Wireshark-users: Re: [Wireshark-users] Remote Capture in Wireshark of a server located in multipl

Date Prev · Date Next · Thread Prev · Thread Next
Date Index · Thread Index · Other Months · All Mailing Lists
From: Stuart Longland <stuartl@xxxxxxxxxxxxxxxxxx>
Date: Sat, 26 Sep 2020 14:58:16 +1000
On 26/9/20 1:26 pm, luke devon via Wireshark-users wrote:
> I have SSH access to Server A, But I don't have SSH access to Server B. Server A has SSH access to Server B.So I need to capture real-time tcpdump of Server B, via Server A.

OpenSSH has the ProxyJump command (and its corresponding argument: -J):

`ssh -J user1@proxy1,user2@proxy2 targetuser@targethost`

Or in `~/.ssh/config`:

```
Host targethost
	ProxyJump user1@proxy1,user2@proxy2
```

Then you just interact with `targethost` as if it was local.

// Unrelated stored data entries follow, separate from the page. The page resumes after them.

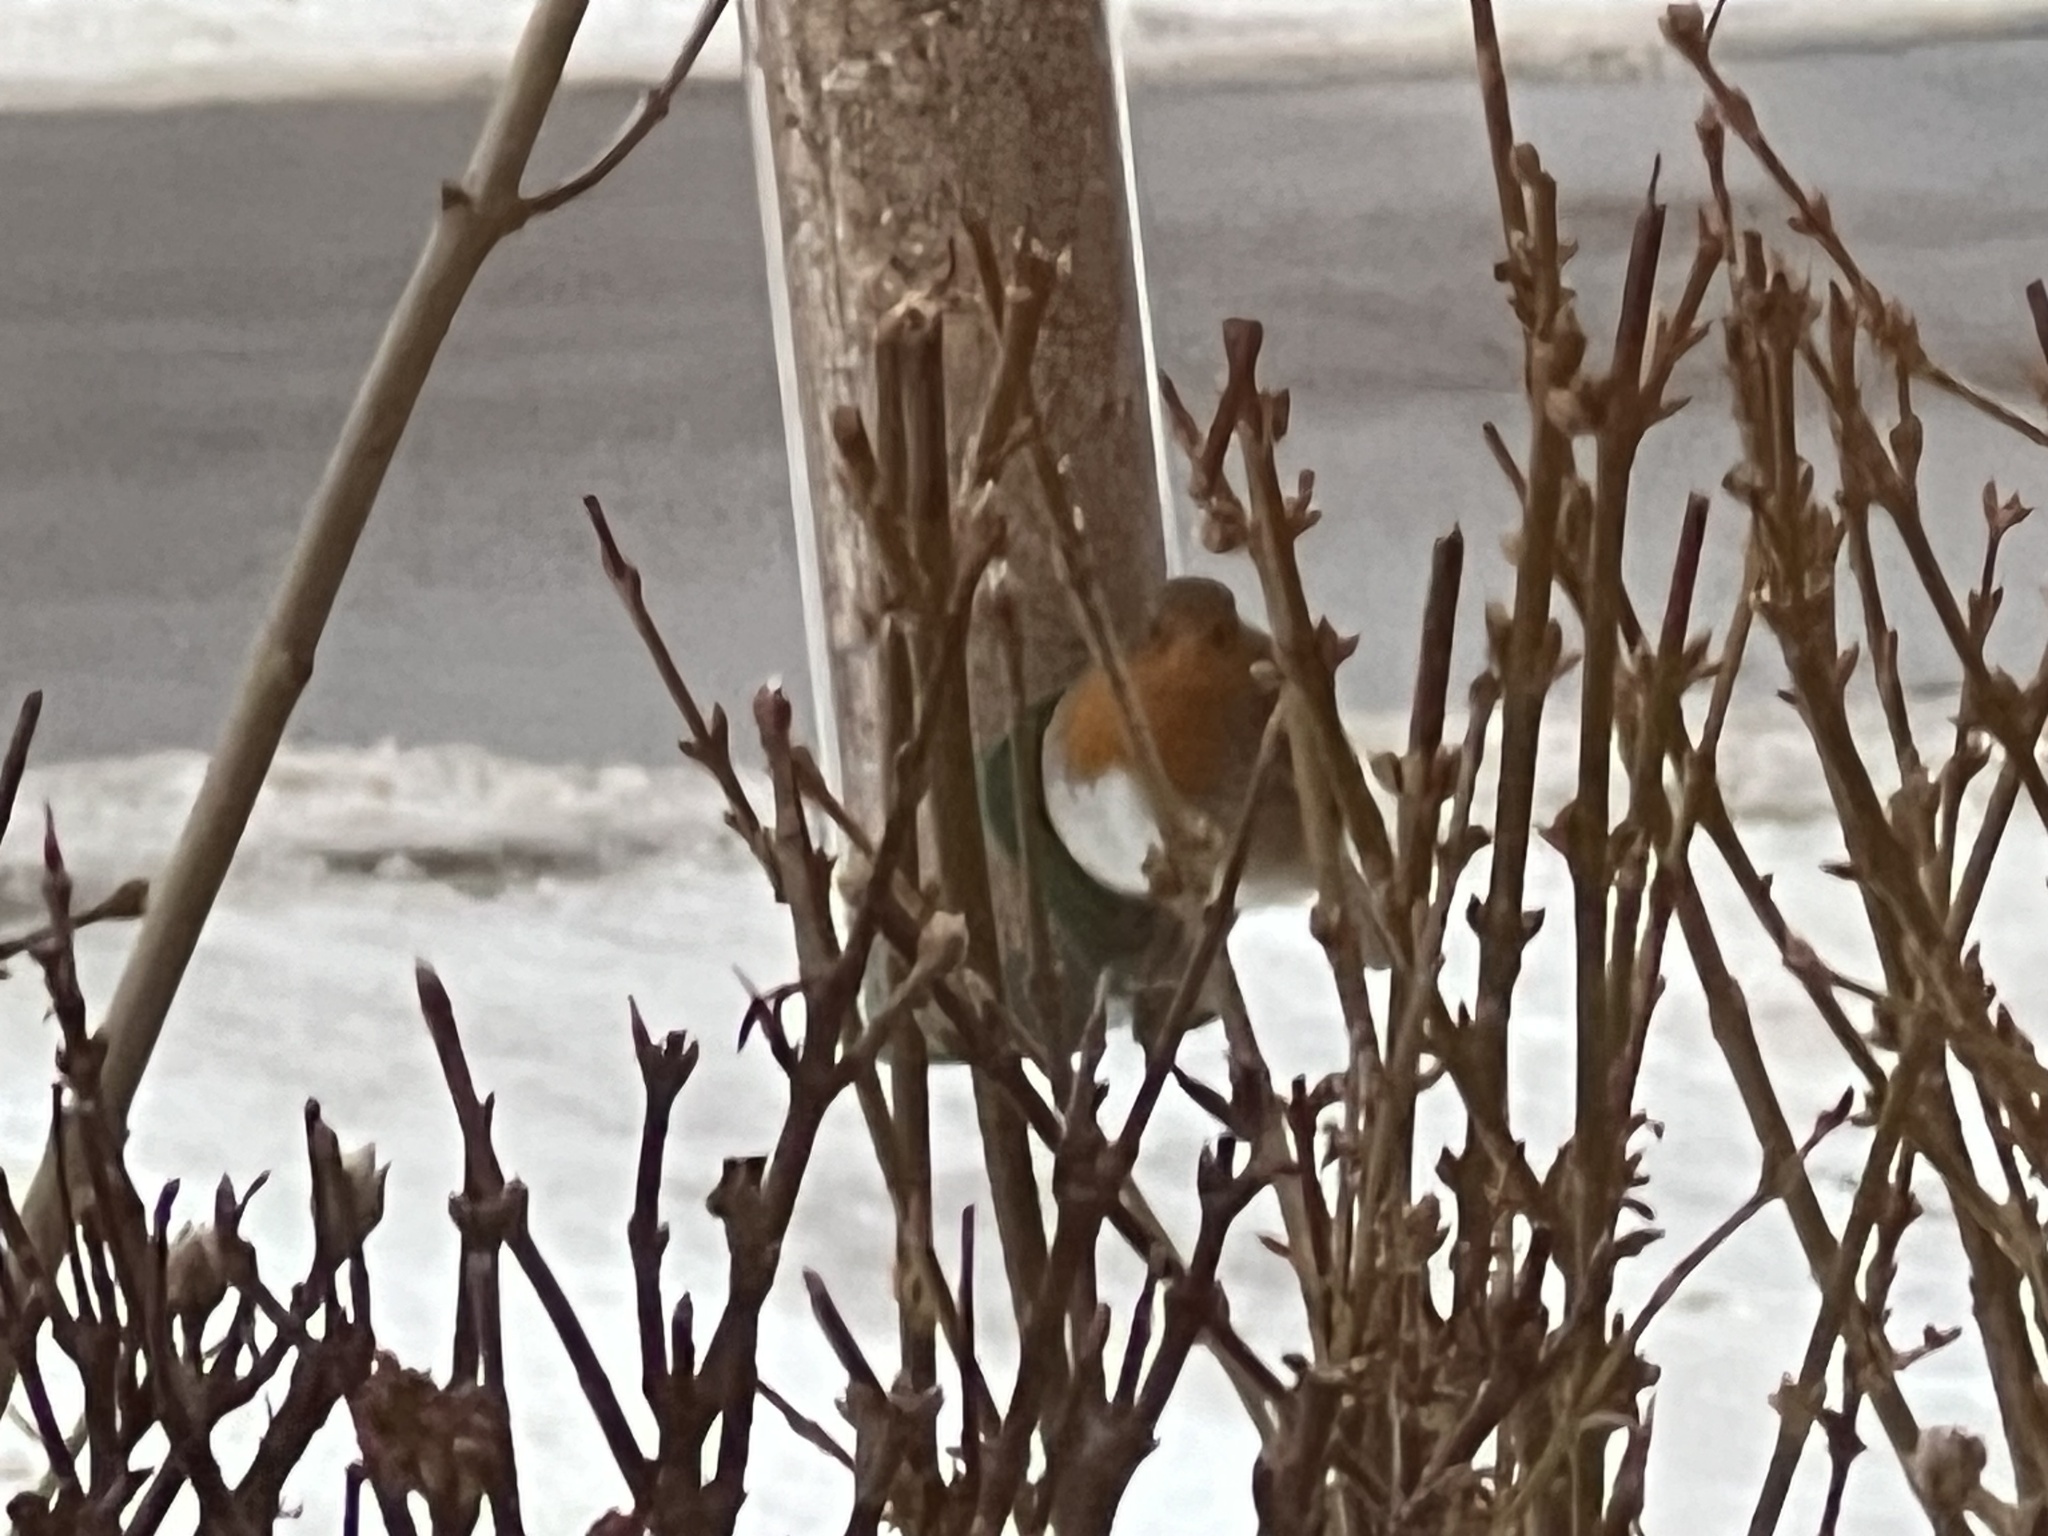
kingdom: Animalia
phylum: Chordata
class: Aves
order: Passeriformes
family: Muscicapidae
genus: Erithacus
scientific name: Erithacus rubecula
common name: European robin
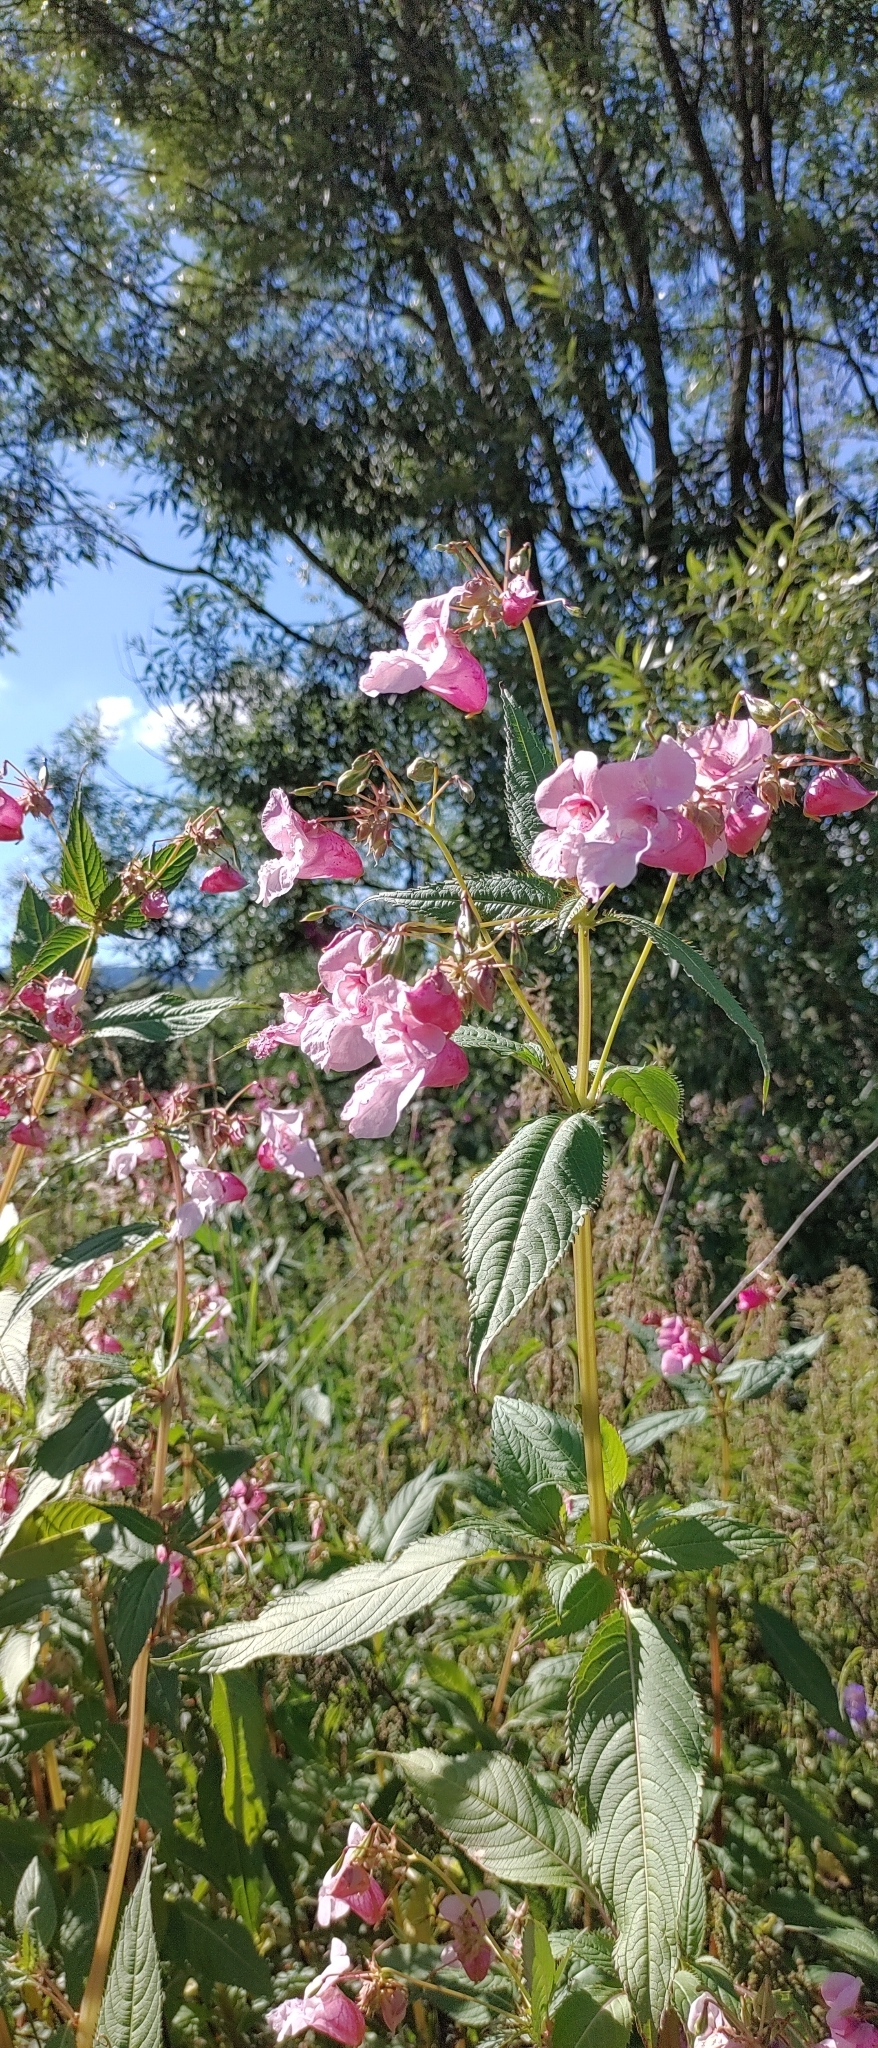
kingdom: Plantae
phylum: Tracheophyta
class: Magnoliopsida
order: Ericales
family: Balsaminaceae
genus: Impatiens
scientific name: Impatiens glandulifera
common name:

http://man.openbsd.org/ssh_config#ProxyJump

Older OpenSSH versions can utilise `ProxyCommand` with `nc` or `netcat`.

```
Host targethost
        ProxyCommand ssh -q user2@proxy2 nc targethost 22

Host proxy2
	ProxyCommand ssh -q user1@proxy1 nc proxy2 22
```

http://man.openbsd.org/ssh_config#ProxyCommand

If you're using something other than OpenSSH, investigate the equivalent
settings in your SSH client implementation.
-- 
Stuart Longland (aka Redhatter, VK4MSL)

I haven't lost my mind...
  ...it's backed up on a tape somewhere.